As of June 15, the FCC had inspected nearly 600 stores and e-commerce sites, issuing over 250 citations to retailers alleged to have failed to put consumer alerts next to analog- only TV products as a new FCC new labeling order requires, Chairman Kevin Martin said Monday in a letter to House Commerce Committee Chairman John Dingell, D-Mich., and Telecom Subcommittee Chairman Ed Markey, D-Mass.

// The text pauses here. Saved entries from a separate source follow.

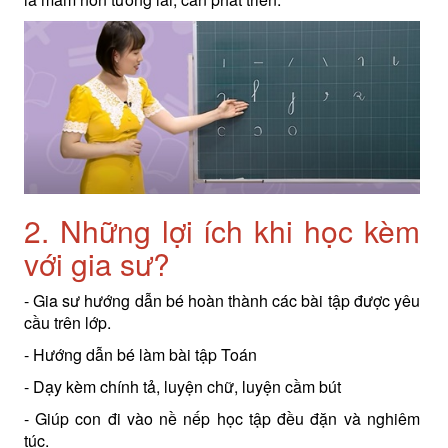
2. Những lợi ích khi học kèm
với gia sư?
- Gia sư hướng dẫn bé hoàn thành các bài tập được yêu
cầu trên lớp.
- Hướng dẫn bé làm bài tập Toán
- Dạy kèm chính tả, luyện chữ, luyện cầm bút
- Giúp con đi vào nề nếp học tập đều đặn và nghiêm
túc.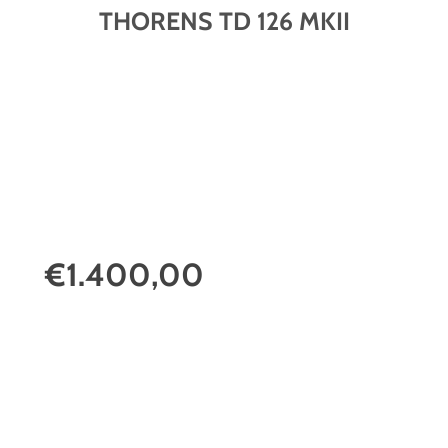
THORENS TD 126 MKII
€1.400,00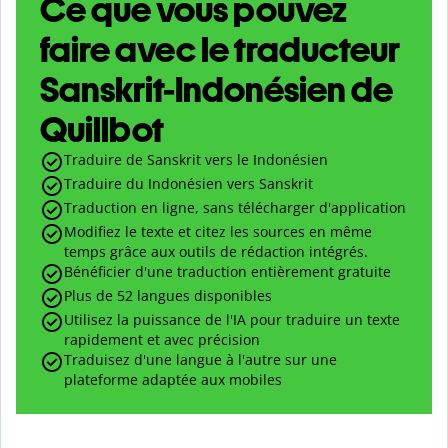
Ce que vous pouvez
faire avec le traducteur
Sanskrit-Indonésien de
Quillbot
Traduire de Sanskrit vers le Indonésien
Traduire du Indonésien vers Sanskrit
Traduction en ligne, sans télécharger d'application
Modifiez le texte et citez les sources en même
temps grâce aux outils de rédaction intégrés.
Bénéficier d'une traduction entièrement gratuite
Plus de 52 langues disponibles
Utilisez la puissance de l'IA pour traduire un texte
rapidement et avec précision
Traduisez d'une langue à l'autre sur une
plateforme adaptée aux mobiles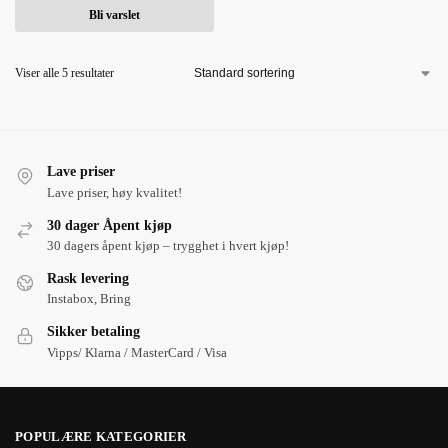
Bli varslet
Viser alle 5 resultater
Lave priser
Lave priser, høy kvalitet!
30 dager Åpent kjøp
30 dagers åpent kjøp – trygghet i hvert kjøp!
Rask levering
Instabox, Bring
Sikker betaling
Vipps/ Klarna / MasterCard / Visa
POPULÆRE KATEGORIER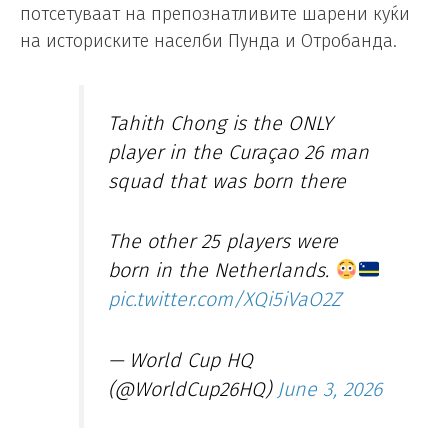
потсетуваат на препознатливите шарени куќи
на историските населби Пунда и Отробанда.
Tahith Chong is the ONLY
player in the Curaçao 26 man
squad that was born there
The other 25 players were
born in the Netherlands.
pic.twitter.com/XQi5iVaO2Z
— World Cup HQ
(@WorldCup26HQ)
June 3, 2026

A joint “educational and training advisory” issued Tues. by the FCC and the CE Retailers Coalition (CERC) warns the “national retail community” that retailers were to be labeling clearly “any broadcast television equipment they are selling that has only an analog tuner” by May 25. The advisory seems to be part of a CERC-FCC collaboration that began in 2004 with publication of the “DTV Tip Sheet” -- not a result of a lengthening list of citations sent brick & mortar and online retailers on allegations of violating the May 25 order. The Commission sent a similarly worded advisory jointly with the National Assn. of Consumer Agency Administrators, warning that the order is now in effect. By our Tues. deadline, the FCC site listed 69 citations to CE stores nationwide through June 6, declaring they failed to post alerts on or near analog-only products requiring them. Among national chains, Wal-Mart owns the most stores cited (13), followed by Circuit City (11), RadioShack (9), Target (8) and Best Buy (5). Major e-commerce sites also have been cited, and Buy.com and Newegg.com joined the list Tues. Newegg didn’t post an alert on one Lite-On DVD recorder model it was selling, the citation said. Commission allegations against Buy.com were more extensive -- 14 products bore no alerts when investigators checked the site June 5 and again June 11, the citation said. Alerts were missing from 11 TVs, 1 TV/DVD combo and 2 DVD recorders sold at Buy.com, the citation said.